BEGIN
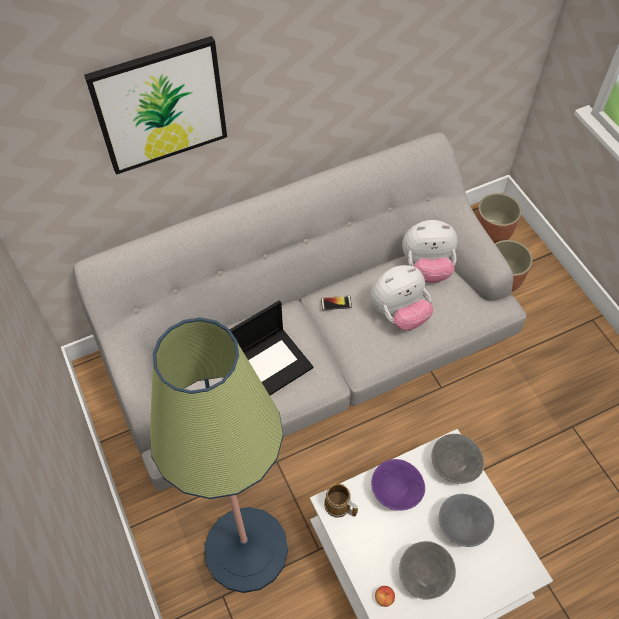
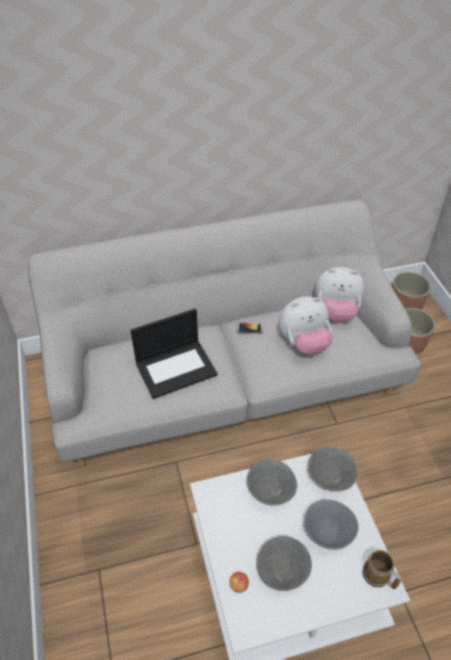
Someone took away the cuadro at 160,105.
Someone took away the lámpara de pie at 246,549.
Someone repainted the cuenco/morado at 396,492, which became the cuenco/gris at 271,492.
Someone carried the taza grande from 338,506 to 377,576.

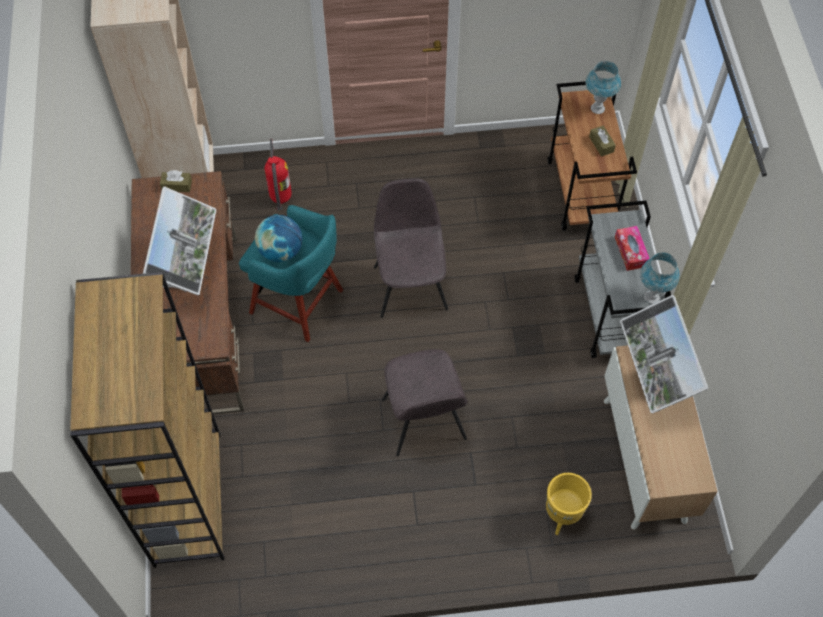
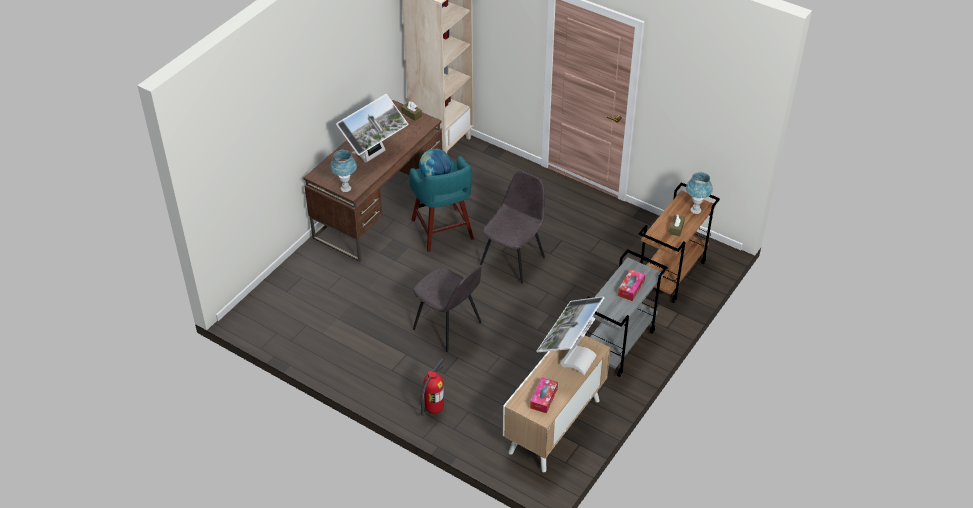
Someone carried the extintor from 280,198 to 434,409.
Someone carried the lámpara de mesa/azul from 651,297 to 345,188.
Someone took away the estantería/marrón at 187,498.
Someone rotated the silla/gris at 424,422 by 75 degrees counterclockwise.
Someone took away the maceta/amarillo at 562,516.
Someone put down the caja de pañuelos at 543,398.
END
§ **YOUR ASSIGNMENT**:
An exact repeat of the listing above, pictures excluded, is the answer.

§ **RESPONSE AREA**:
Someone took away the cuadro at 160,105.
Someone took away the lámpara de pie at 246,549.
Someone repainted the cuenco/morado at 396,492, which became the cuenco/gris at 271,492.
Someone carried the taza grande from 338,506 to 377,576.

Someone carried the extintor from 280,198 to 434,409.
Someone carried the lámpara de mesa/azul from 651,297 to 345,188.
Someone took away the estantería/marrón at 187,498.
Someone rotated the silla/gris at 424,422 by 75 degrees counterclockwise.
Someone took away the maceta/amarillo at 562,516.
Someone put down the caja de pañuelos at 543,398.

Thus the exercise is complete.